仮想私事の原理式

この世はワタクシゴトのからみ合い

アニメ 蟲師


 今日で最終回だよ、アニメ蟲師……毎週、楽しみにしてたのに。

 アニメ蟲師は、神アニメだと思う。
 
 僕は原作ありのアニメの98%はロクなものがないと思っている。これは今まで見た原作ありアニメを見た結論だ。質の低い手抜き絵に幻滅させられたり、原作の世界を平気で壊すだけならまだしも「アニメならではの表現」だなんて勘違い発言も甚だしい言い訳をするものまである。それは解釈じゃなくて、表現と労力が追いつかなくなっただけの単なるお茶濁しだろ!と言いたくなる。スラムダンクとか幽遊白書なんて、原作のレベルが高いだけにアニメの落差が酷かったなぁ……(無論、アニメを原作とする小説・漫画もろくでもないものが多いんだが)
 
 しかし、このアニメの蟲師は、原作を超えた。原作の世界を壊さないどころか、原作(漫画)ではどうしても欠落せざるを得なかった「音」「声」に見事に付加した。空気感を感じさせる丁寧な作画や蟲師の世界の「間」も申し分ない。これでこそアニメにする価値があると言える。なによりも、観た後の気分が、たまらない。こういうの、「もののあわれ」とでも言うのだろうか。何と言っていいのか、言葉に表しにくい。強いて言えば「のわーん」という感じである(説明になっていない)。観てはいつものたうち回っている。思いっきりツボなのだ。「ハチクロ」のアニメも素晴らしいし、今年は当たり年だ。
 
 

 蟲師の世界は、単純な退治物語ではない。幸せなラストあり、哀しいラストありの物語なのだが、全体を通じて「淡々と進む流れ」のようなものを感じられる。その中で、人間は喜んだり悲しんだり翻弄されつつ生きていく。主人公のギンコが旅をしながら、そういう人たちの間を渡り歩いていくから、こちらも一層、相感じるのかもしれない。

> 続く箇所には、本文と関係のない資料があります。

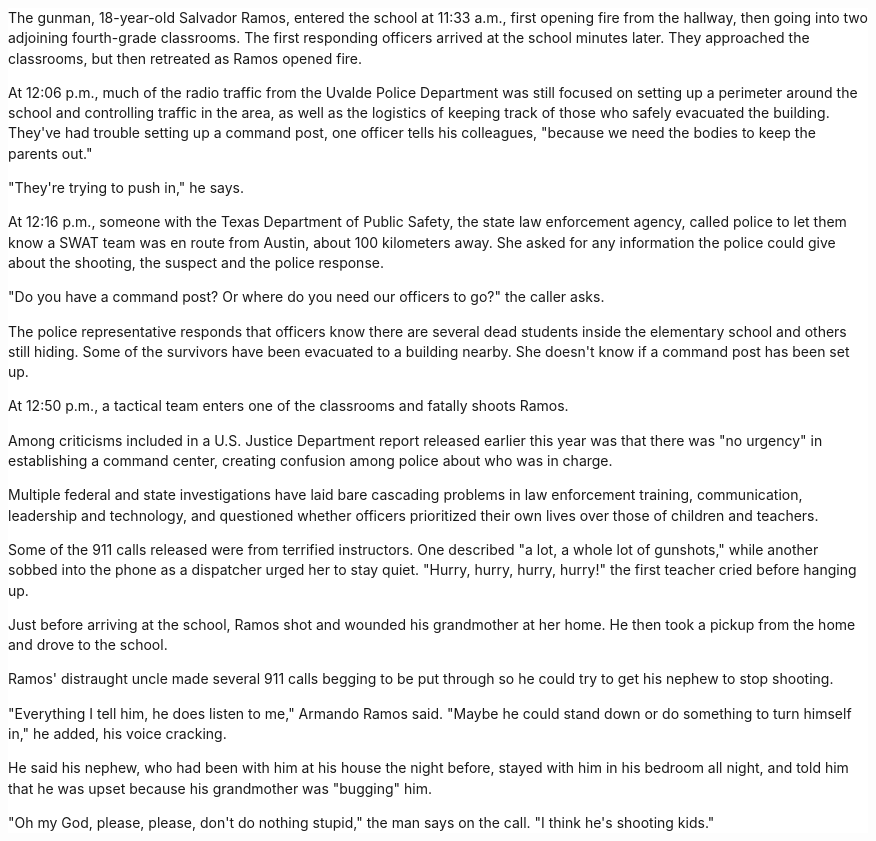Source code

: The gunman, 18-year-old Salvador Ramos, entered the school at 11:33 a.m., first opening fire from the hallway, then going into two adjoining fourth-grade classrooms. The first responding officers arrived at the school minutes later. They approached the classrooms, but then retreated as Ramos opened fire.


At 12:06 p.m., much of the radio traffic from the Uvalde Police Department was still focused on setting up a perimeter around the school and controlling traffic in the area, as well as the logistics of keeping track of those who safely evacuated the building. They've had trouble setting up a command post, one officer tells his colleagues, "because we need the bodies to keep the parents out."


"They're trying to push in," he says.


At 12:16 p.m., someone with the Texas Department of Public Safety, the state law enforcement agency, called police to let them know a SWAT team was en route from Austin, about 100 kilometers away. She asked for any information the police could give about the shooting, the suspect and the police response.


"Do you have a command post? Or where do you need our officers to go?" the caller asks.


The police representative responds that officers know there are several dead students inside the elementary school and others still hiding. Some of the survivors have been evacuated to a building nearby. She doesn't know if a command post has been set up.


At 12:50 p.m., a tactical team enters one of the classrooms and fatally shoots Ramos.


Among criticisms included in a U.S. Justice Department report released earlier this year was that there was "no urgency" in establishing a command center, creating confusion among police about who was in charge.


Multiple federal and state investigations have laid bare cascading problems in law enforcement training, communication, leadership and technology, and questioned whether officers prioritized their own lives over those of children and teachers.


Some of the 911 calls released were from terrified instructors. One described "a lot, a whole lot of gunshots," while another sobbed into the phone as a dispatcher urged her to stay quiet. "Hurry, hurry, hurry, hurry!" the first teacher cried before hanging up.


Just before arriving at the school, Ramos shot and wounded his grandmother at her home. He then took a pickup from the home and drove to the school.


Ramos' distraught uncle made several 911 calls begging to be put through so he could try to get his nephew to stop shooting.


"Everything I tell him, he does listen to me," Armando Ramos said. "Maybe he could stand down or do something to turn himself in," he added, his voice cracking.


He said his nephew, who had been with him at his house the night before, stayed with him in his bedroom all night, and told him that he was upset because his grandmother was "bugging" him.


"Oh my God, please, please, don't do nothing stupid," the man says on the call. "I think he's shooting kids."
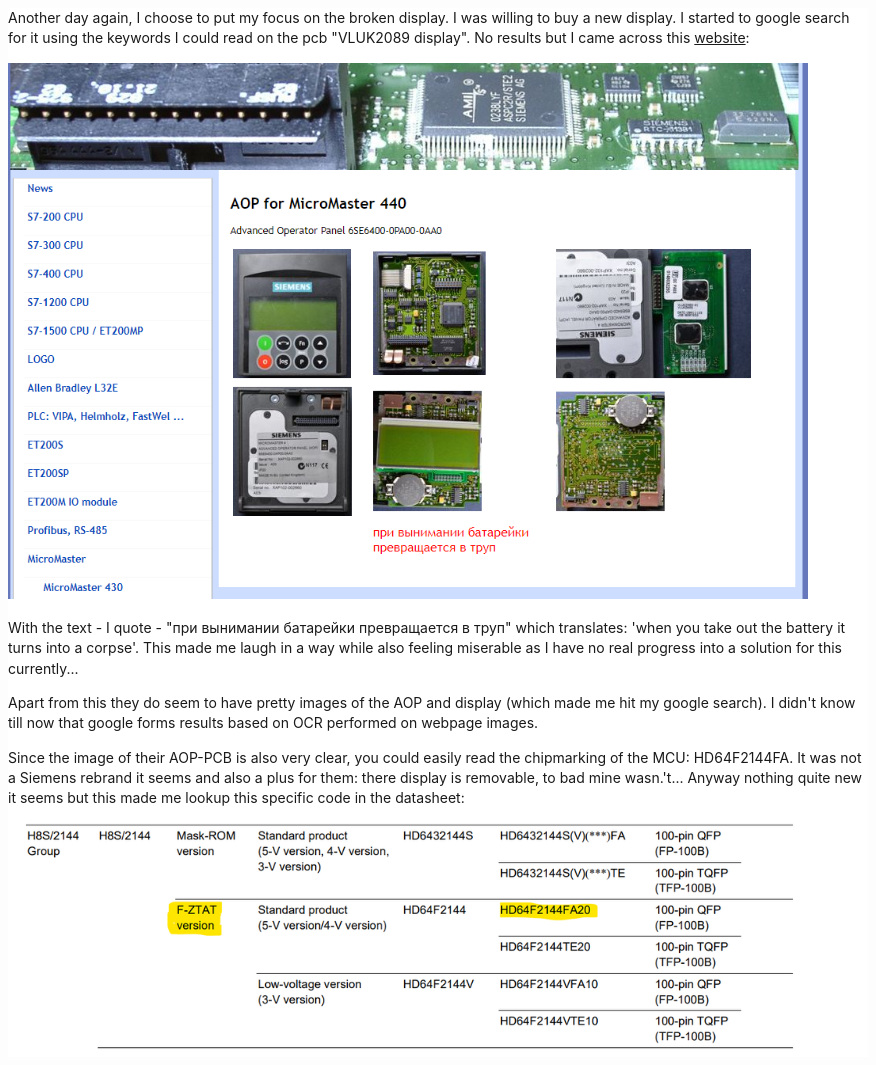 Another day again, I choose to put my focus on the broken display. I was willing to buy a new display. 
I started to google search for it using the keywords I could read on the pcb "VLUK2089 display".
No results but I came across this [website](https://s7detali.narod.ru/MM4_AOP/MM4_AOP.html):

<img src="Images/russian_website.png" alt="AOP Front" title="AOP Front" width="800"/>

With the text - I quote - "при вынимании батарейки
превращается в труп"
which translates: 'when you take out the battery
it turns into a corpse'. This made me laugh in a way while also feeling miserable as I have no real progress into a solution for this currently...

Apart from this they do seem to have pretty images of the AOP and display (which made me hit my google search). I didn't know till now that google forms results based on OCR performed on webpage images.

Since the image of their AOP-PCB is also very clear, you could easily read the chipmarking of the MCU: HD64F2144FA. It was not a Siemens rebrand it seems and also a plus for them: there display is removable, to bad mine wasn.'t...
Anyway nothing quite new it seems but this made me lookup this specific code in the datasheet:

<img src="Images/HD64F2144FA.png" alt="AOP Front" title="AOP Front" width="800"/>

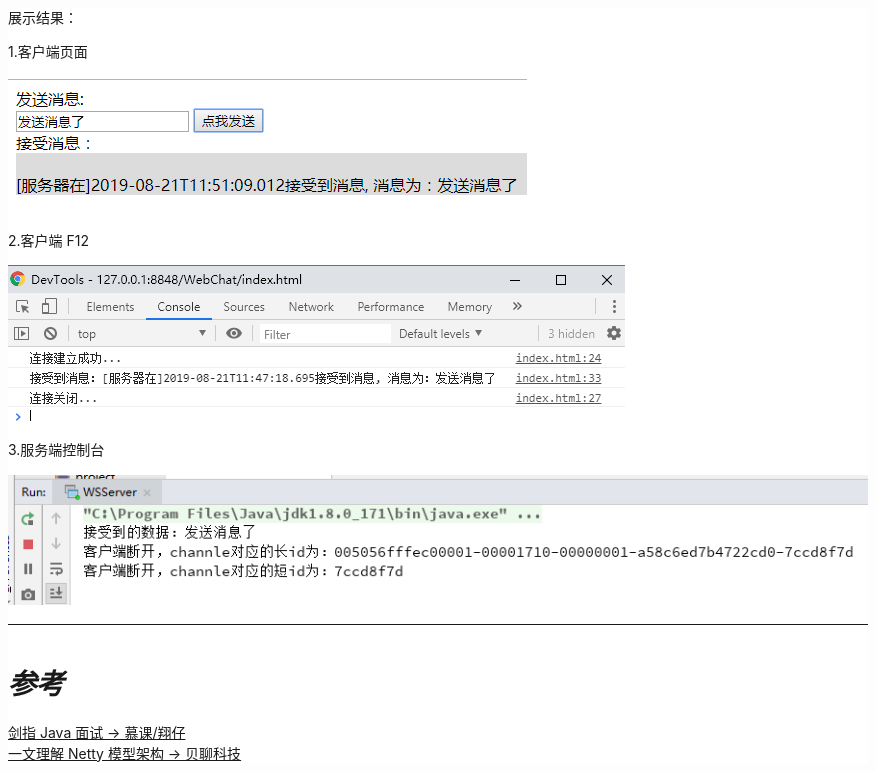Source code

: 展示结果：

1.客户端页面

![客户端页面](../.vuepress/public/pointsnettyclienttest1.jpg)

2.客户端 F12

![客户端F12](../.vuepress/public/pointsnettyclienttest2.jpg)

3.服务端控制台

![服务端控制台](../.vuepress/public/pointsnettyservertest.jpg)

---

# _参考_

[剑指 Java 面试 -> 慕课/翔仔](https://coding.imooc.com/class/303.html)<br>
[一文理解 Netty 模型架构 -> 贝聊科技](https://juejin.im/post/5bda4cc55188257f630dac07)




<comment-comment/>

 「蟲師」の世界では、常人には見えない「蟲」という動植物ではない「生命のもう一つの形」の存在がいるとされている。この「蟲」が時に怪現象を引き起こしたりする。物語の中で蟲は人間に害を為す事がある(というか、大抵の場合、害になってることが多い)。ただ、それは人間に害意を持っているわけではなく「ただ在るように在るだけ」なのだ。


「蟲は友人じゃない。ただの奇妙な隣人だ」(ギンコ)
という主人公の言葉が、物語の全てを物語っているように思う。
 蟲に限らず、生命体やその流れに善悪は無い。その抗いがたい流れの中で人間も生きている。そのことが、時になんとも言えない無常感や寂寥感を生み、時に大きく包まれている感覚を抱かせるのだと思う。

 まぁ、なんだ。観たほうが早い。今日のAM3:45のフジで最終回をやるので、興味ある人は人はを観てみるべし。